Image from: http://news.nationalgeographic.com/news/2011/03/110311-tsunami-facts-japan-earthquake-hawaii/
The worst is yet to come. This was what came to my mind when I read news about Japan this morning. Massive earthquake, tsunami, nuclear crisis, ... I dare not to continue... I know this is not the time to think about myself, but the question "Where is God?" just continues to disturb and haunt me as a believer in God. So, I decided to find out how other Christians had tried to deal with this disturbing question. I then came across an insightful article written by Miroslav Volf in his recent book Against the Tide. It is entitled I Protest, Therefore I believe. It was originally written shortly after Aceh, Indonesia, was struck by tsunami in 2004. I'd like to share an excerpt from it:
[T]he very protest against God in the face of evil in fact presupposes God's existence. Why are we disturbed about the brute and blind force of tsunamis that snuff out people's lives - including those of children who were lured, as if by some sinister design, onto the beaches by fish left exposed in the shallows because the waters had retreated just before the tidal wave came? If the world is all there is, and the world with moving tectonic plates is a world in which we happen to live, what's there to complain about? We can mourn - we've lost something terrible dear. But we can't really complain, and we certainly can't legitimately protest.To the question "Where was God during the tsunami?" Volf replies,
The expectation that the world should be a hospitable place, with no devastating mishaps, is tied to the belief that the world ought to be constituted in a certain way. And that belief - as distinct from the belief that the world just is what it is - is itself tied to the notion of a creator. And that bring us to God. It is God who makes possible our protest that there is evil in the world. And it is God against whom we protest. God is both the ground of the protest and its target. Almost paradoxically, we protest with God against God. How can I believe in God when tsunamis strike? I protest, and therefore I believe.

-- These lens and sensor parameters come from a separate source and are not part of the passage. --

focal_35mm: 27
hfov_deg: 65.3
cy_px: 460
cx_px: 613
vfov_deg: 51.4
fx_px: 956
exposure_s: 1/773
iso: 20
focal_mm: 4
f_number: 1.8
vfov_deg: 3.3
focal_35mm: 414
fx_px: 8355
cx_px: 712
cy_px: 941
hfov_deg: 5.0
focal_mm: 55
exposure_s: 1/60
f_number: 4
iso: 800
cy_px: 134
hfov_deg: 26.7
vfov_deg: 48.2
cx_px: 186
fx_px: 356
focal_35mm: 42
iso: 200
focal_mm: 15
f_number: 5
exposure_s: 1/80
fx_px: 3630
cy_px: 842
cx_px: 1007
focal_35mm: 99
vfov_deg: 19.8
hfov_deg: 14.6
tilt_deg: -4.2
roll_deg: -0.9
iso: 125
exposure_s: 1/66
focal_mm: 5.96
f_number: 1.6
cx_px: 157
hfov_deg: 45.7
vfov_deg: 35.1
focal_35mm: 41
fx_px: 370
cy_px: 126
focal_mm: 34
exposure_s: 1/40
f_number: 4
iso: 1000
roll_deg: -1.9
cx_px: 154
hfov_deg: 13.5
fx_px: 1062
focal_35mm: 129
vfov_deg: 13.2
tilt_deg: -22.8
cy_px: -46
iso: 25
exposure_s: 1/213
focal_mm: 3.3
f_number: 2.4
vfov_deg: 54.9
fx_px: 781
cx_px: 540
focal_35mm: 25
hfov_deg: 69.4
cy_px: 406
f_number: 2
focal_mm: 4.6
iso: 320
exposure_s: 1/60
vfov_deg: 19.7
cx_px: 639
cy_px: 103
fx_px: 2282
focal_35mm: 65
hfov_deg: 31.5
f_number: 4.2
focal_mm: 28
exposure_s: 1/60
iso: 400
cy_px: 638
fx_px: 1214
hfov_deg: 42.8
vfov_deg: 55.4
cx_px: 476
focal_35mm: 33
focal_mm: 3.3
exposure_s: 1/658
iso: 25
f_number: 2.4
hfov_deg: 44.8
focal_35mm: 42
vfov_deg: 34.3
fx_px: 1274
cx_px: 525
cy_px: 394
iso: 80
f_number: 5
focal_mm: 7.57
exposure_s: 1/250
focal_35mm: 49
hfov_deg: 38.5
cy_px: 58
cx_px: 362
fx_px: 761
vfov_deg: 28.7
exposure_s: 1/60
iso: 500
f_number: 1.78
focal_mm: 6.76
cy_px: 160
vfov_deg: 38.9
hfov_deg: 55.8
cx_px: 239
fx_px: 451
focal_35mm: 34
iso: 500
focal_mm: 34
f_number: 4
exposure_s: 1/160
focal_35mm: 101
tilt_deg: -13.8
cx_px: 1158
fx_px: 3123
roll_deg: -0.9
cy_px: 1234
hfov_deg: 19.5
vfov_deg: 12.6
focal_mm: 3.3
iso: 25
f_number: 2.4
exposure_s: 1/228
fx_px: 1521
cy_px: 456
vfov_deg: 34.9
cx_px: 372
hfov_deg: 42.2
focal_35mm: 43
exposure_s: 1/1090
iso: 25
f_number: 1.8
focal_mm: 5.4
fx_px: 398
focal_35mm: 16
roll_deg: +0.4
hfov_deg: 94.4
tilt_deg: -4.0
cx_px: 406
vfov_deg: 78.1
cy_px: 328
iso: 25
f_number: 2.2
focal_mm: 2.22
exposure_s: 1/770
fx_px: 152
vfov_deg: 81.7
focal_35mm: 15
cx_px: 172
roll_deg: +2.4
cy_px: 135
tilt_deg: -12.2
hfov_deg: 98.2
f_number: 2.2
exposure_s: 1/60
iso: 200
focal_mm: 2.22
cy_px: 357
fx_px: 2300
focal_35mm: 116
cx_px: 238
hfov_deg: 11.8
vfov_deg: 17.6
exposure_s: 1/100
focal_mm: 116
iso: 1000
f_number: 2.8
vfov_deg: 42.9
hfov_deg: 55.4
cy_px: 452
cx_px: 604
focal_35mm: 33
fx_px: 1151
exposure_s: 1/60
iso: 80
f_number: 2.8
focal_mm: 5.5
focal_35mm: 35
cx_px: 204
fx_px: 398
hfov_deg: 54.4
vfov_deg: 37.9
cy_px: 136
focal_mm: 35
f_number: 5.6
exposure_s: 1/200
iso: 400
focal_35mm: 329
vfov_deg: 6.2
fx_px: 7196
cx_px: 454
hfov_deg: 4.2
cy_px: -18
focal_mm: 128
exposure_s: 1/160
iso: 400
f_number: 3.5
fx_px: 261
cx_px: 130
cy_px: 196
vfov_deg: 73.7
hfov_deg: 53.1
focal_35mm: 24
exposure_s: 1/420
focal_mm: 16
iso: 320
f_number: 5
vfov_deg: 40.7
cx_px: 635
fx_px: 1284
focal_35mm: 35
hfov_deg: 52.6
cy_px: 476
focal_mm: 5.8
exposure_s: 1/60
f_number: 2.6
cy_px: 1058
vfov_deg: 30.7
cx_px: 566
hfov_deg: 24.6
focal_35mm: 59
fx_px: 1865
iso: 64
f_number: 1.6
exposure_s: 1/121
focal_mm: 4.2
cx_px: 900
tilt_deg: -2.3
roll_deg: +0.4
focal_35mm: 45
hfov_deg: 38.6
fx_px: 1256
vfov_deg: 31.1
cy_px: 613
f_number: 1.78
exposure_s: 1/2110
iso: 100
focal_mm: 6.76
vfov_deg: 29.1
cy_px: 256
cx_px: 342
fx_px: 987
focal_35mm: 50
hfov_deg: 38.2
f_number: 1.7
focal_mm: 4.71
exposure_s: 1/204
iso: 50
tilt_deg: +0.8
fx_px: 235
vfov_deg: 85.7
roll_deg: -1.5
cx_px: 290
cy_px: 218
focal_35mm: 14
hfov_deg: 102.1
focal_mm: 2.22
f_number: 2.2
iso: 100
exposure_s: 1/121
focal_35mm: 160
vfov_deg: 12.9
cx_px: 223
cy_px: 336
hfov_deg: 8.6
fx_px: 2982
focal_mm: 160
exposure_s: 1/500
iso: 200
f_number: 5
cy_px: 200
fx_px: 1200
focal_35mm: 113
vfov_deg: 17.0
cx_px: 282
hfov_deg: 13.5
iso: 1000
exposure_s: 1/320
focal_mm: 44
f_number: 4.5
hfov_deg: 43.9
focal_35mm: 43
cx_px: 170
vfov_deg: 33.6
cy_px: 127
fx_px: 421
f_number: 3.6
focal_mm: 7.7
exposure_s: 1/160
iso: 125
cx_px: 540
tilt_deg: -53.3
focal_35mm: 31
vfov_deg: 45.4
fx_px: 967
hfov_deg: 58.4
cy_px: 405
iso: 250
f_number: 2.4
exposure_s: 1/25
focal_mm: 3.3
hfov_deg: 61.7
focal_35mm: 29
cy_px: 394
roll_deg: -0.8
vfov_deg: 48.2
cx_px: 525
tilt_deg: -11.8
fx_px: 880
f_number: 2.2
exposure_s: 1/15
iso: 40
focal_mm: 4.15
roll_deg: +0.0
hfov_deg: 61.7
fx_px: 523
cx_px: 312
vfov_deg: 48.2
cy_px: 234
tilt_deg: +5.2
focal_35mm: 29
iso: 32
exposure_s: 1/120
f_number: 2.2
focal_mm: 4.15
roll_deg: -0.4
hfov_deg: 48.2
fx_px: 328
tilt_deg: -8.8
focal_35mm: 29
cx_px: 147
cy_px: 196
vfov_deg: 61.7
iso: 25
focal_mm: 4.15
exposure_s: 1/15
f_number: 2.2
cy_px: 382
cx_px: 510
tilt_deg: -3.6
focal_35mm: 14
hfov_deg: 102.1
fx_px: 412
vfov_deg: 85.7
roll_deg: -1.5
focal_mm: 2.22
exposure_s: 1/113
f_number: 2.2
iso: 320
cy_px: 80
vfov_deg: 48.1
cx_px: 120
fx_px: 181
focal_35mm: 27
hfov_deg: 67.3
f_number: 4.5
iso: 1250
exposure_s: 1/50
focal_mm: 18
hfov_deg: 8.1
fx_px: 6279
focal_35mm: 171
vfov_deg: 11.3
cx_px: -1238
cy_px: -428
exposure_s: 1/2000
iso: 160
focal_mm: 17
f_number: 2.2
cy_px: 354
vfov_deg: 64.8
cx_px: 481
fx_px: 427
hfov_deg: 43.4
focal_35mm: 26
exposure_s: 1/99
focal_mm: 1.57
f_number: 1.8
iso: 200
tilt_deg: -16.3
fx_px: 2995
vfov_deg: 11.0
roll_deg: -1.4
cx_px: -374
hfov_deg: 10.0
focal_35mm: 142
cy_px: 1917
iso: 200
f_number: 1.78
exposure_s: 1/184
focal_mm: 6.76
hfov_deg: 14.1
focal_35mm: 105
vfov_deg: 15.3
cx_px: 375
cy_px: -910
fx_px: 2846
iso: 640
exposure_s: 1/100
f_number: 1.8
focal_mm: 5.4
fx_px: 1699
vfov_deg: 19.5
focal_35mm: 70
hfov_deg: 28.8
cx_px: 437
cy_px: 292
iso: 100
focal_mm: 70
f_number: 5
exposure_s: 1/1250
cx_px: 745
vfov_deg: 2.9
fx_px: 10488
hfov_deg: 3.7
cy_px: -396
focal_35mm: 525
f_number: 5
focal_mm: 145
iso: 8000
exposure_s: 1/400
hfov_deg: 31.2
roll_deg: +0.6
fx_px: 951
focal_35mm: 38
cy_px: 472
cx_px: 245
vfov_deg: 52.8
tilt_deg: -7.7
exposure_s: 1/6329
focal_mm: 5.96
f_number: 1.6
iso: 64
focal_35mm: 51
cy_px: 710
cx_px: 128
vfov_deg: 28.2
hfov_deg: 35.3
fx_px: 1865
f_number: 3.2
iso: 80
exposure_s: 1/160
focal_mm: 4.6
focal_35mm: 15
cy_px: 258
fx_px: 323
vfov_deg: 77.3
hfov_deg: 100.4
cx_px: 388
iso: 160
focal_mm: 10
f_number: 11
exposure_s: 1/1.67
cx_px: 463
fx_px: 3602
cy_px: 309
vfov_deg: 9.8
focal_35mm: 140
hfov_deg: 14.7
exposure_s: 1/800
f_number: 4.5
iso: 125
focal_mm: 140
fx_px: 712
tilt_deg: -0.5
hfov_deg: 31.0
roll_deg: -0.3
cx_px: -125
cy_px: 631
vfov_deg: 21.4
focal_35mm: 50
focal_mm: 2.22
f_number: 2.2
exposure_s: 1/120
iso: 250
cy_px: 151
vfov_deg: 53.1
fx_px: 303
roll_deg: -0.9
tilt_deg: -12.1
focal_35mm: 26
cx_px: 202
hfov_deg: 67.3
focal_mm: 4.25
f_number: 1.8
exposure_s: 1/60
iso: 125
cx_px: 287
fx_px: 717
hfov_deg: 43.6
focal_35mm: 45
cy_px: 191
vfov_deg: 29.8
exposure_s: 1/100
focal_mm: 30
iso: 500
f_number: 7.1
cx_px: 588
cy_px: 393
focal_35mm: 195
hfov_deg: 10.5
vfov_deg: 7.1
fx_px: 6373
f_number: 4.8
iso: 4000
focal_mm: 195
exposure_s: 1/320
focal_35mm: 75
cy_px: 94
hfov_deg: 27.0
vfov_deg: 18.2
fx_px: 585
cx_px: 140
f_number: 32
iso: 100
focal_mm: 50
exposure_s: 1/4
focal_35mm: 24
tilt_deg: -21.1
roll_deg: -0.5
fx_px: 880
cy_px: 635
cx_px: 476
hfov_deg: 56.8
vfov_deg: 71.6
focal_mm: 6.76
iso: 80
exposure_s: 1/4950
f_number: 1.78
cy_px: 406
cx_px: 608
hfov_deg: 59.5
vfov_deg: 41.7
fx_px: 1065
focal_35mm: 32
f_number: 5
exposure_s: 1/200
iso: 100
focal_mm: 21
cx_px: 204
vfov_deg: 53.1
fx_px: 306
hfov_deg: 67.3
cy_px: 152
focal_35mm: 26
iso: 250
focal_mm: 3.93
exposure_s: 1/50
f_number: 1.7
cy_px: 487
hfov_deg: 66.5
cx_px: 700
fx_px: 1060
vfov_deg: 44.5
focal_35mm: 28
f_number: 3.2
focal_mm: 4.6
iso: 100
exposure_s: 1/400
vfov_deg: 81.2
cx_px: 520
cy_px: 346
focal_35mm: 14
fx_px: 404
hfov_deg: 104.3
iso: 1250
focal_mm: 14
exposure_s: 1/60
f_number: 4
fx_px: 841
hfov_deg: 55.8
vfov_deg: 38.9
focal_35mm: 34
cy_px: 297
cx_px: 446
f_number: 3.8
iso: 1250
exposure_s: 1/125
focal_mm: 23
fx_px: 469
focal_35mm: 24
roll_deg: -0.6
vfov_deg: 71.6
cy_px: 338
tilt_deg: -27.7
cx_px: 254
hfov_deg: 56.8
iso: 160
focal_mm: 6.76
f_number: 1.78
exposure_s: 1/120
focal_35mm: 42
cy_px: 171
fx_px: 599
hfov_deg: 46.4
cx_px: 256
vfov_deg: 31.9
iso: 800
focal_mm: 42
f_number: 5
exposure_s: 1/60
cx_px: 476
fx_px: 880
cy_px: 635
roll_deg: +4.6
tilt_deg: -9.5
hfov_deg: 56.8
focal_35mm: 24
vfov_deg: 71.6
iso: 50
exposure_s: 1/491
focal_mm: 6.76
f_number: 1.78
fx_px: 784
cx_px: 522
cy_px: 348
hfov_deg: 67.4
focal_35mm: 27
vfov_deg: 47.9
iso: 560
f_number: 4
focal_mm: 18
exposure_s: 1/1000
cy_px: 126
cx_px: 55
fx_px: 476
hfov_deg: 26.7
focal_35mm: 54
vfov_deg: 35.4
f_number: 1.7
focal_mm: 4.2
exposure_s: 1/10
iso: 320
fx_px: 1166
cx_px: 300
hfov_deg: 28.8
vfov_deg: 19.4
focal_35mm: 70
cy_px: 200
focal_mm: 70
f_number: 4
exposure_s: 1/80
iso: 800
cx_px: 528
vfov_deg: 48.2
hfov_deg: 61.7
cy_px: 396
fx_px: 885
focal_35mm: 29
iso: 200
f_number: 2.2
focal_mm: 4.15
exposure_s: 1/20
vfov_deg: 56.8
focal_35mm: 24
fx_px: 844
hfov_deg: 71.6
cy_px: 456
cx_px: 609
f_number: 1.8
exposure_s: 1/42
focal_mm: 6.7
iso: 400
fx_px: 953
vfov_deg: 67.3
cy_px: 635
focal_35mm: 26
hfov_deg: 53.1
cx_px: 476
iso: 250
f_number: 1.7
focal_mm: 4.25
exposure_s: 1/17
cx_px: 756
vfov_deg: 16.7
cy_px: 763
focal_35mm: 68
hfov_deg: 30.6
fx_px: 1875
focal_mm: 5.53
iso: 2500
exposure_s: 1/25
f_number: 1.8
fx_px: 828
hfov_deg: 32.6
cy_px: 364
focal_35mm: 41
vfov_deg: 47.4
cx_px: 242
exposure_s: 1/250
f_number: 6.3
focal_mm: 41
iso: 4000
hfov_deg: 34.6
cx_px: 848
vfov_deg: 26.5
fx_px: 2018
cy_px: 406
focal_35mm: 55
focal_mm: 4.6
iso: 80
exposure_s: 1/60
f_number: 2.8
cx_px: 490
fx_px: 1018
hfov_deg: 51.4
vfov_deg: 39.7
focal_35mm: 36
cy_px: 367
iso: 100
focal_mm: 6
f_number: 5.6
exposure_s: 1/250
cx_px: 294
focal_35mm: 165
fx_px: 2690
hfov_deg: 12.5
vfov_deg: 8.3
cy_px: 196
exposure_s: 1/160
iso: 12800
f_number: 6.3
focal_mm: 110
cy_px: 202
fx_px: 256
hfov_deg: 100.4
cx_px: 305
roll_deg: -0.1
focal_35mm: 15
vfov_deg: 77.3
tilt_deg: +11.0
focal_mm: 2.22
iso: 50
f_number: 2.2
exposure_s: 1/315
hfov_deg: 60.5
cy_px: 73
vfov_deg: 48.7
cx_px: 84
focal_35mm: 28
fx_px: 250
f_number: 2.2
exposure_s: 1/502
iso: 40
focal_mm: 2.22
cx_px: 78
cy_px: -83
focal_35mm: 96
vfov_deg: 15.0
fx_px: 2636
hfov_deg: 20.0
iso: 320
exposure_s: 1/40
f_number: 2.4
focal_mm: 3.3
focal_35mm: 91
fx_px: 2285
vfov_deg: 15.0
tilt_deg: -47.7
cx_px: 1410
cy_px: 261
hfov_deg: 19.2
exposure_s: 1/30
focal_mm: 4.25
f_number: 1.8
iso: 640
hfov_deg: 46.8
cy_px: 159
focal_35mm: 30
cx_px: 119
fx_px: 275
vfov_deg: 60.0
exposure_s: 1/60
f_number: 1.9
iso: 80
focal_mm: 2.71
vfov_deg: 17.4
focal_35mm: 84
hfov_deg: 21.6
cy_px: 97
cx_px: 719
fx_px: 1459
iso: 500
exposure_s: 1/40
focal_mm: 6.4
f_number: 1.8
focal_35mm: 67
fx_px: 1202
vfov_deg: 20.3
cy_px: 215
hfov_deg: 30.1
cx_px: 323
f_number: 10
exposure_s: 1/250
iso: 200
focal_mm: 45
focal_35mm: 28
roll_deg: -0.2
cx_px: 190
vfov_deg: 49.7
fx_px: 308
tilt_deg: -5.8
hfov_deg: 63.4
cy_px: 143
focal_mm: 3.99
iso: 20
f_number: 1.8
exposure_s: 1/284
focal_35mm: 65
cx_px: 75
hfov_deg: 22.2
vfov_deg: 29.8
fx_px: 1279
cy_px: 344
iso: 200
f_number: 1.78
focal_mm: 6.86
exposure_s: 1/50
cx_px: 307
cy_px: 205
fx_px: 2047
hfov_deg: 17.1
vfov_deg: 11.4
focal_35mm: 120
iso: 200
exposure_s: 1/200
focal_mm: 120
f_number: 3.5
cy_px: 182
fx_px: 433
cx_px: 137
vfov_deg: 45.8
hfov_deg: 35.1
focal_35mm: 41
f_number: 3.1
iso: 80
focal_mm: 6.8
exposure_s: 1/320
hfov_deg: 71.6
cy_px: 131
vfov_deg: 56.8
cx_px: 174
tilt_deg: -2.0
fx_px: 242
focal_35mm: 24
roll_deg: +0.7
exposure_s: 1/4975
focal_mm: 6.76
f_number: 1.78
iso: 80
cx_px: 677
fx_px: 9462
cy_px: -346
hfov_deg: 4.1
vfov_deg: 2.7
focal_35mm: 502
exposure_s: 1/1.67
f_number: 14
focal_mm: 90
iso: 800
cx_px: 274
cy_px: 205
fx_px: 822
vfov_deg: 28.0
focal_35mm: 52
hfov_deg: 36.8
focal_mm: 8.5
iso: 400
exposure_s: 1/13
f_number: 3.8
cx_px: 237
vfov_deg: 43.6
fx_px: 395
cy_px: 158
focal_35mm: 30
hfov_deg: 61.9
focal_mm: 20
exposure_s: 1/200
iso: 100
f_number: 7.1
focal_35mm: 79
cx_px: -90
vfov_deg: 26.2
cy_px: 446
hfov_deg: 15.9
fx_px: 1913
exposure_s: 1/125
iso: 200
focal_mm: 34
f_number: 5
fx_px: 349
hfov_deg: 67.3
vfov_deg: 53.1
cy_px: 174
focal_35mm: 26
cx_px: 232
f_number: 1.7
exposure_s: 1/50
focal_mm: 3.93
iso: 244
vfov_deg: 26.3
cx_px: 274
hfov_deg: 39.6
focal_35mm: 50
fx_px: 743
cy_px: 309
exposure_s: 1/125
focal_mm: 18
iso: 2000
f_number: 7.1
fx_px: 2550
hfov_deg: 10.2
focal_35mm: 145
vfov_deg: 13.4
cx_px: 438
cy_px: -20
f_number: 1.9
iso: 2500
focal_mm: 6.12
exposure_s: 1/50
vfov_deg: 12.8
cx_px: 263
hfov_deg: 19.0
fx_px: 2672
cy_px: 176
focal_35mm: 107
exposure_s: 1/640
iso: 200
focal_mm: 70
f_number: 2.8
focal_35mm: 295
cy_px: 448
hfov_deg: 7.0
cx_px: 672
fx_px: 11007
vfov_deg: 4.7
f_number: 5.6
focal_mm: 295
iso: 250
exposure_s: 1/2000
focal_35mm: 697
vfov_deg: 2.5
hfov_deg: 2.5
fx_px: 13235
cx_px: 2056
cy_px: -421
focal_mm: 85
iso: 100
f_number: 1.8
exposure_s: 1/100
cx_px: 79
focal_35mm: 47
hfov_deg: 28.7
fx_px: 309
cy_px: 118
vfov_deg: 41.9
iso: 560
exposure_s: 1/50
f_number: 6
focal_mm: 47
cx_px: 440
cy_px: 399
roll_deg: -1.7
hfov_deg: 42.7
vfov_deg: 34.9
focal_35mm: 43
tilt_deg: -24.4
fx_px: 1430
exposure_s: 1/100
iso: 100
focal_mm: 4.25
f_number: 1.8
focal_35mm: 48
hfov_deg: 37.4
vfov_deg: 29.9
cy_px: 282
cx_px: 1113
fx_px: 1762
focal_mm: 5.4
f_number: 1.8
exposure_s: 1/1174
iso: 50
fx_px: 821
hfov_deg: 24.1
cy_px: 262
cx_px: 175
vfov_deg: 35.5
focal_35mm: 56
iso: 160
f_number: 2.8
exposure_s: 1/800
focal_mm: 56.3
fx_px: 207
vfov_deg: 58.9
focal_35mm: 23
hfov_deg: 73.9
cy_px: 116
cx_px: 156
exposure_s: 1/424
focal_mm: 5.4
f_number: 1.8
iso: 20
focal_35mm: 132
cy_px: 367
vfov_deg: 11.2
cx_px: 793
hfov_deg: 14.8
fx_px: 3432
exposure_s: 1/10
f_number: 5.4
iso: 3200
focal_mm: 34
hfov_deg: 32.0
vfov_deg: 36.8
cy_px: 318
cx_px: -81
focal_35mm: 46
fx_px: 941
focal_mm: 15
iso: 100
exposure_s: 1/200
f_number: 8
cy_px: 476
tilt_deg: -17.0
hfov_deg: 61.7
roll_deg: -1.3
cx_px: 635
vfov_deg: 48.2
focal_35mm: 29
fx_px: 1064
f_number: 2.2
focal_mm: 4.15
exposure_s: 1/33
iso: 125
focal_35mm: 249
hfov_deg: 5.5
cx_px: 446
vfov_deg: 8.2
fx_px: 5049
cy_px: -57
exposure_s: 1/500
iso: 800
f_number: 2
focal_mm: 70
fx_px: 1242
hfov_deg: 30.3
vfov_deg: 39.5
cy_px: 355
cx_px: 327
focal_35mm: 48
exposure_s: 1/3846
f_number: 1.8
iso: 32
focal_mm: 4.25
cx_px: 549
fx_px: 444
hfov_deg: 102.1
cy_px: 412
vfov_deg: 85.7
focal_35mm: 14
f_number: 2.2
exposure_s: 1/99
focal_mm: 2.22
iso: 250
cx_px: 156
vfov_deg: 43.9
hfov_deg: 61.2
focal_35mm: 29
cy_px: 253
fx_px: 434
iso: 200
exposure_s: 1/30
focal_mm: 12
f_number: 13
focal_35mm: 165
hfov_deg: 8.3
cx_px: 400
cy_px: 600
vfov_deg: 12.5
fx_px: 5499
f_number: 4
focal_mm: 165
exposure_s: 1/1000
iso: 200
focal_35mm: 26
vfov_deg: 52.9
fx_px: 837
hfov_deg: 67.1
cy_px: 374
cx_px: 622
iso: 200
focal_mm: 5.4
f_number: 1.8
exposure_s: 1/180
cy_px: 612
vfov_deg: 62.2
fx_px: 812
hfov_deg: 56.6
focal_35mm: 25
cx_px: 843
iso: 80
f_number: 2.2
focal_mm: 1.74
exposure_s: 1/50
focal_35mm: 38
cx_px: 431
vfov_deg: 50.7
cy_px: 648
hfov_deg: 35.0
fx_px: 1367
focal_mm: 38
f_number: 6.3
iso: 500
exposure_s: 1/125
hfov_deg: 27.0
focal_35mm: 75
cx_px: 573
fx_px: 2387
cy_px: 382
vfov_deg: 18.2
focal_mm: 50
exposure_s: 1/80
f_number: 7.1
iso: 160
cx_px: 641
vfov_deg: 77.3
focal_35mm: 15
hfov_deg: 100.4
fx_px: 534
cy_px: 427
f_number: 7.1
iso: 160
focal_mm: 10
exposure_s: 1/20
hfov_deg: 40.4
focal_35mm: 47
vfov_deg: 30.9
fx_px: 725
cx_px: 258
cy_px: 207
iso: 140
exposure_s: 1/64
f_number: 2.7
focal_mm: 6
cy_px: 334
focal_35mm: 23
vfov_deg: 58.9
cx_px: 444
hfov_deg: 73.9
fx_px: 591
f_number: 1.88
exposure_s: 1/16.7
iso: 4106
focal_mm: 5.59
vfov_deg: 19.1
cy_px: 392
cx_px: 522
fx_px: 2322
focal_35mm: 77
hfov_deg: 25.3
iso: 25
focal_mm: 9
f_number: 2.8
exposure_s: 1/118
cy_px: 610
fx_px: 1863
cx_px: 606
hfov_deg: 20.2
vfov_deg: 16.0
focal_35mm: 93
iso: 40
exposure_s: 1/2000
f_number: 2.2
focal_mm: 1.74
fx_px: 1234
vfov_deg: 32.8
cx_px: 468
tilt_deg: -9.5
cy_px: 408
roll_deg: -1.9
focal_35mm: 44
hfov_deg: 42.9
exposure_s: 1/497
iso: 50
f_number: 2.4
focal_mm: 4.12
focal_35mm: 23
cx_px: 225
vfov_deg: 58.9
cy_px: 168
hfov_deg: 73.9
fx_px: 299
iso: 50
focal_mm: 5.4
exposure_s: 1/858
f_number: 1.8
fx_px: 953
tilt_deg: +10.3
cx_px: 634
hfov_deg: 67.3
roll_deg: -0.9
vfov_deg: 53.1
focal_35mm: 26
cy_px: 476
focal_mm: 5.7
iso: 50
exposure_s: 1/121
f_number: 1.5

Just as God was in some mysterious way in the Crucified One, God was in the midst of the tsunami carnage, listening to every sigh, collecting every tear, resonating with the trembling of each fear-stricken heart. And just as God was in the Resurrected One, so God was in each helping hand, in each decision to sacrifice one's own life so that another could live. God suffered and God helped.Check this website to see some options on how you may suffer with and help the people of Japan. Kyrie eleison, Christe eleison, Kyrie eleison...
I know that, at the same time, God was also seated on God's heavenly throne. Why did the omnipotent and loving One not do something about the tsunami before it struck? I don't know. If I knew, I could justify God. But I can't. That's why I am still disturbed by the God to whom I am so immensely attracted and who won't let go of me.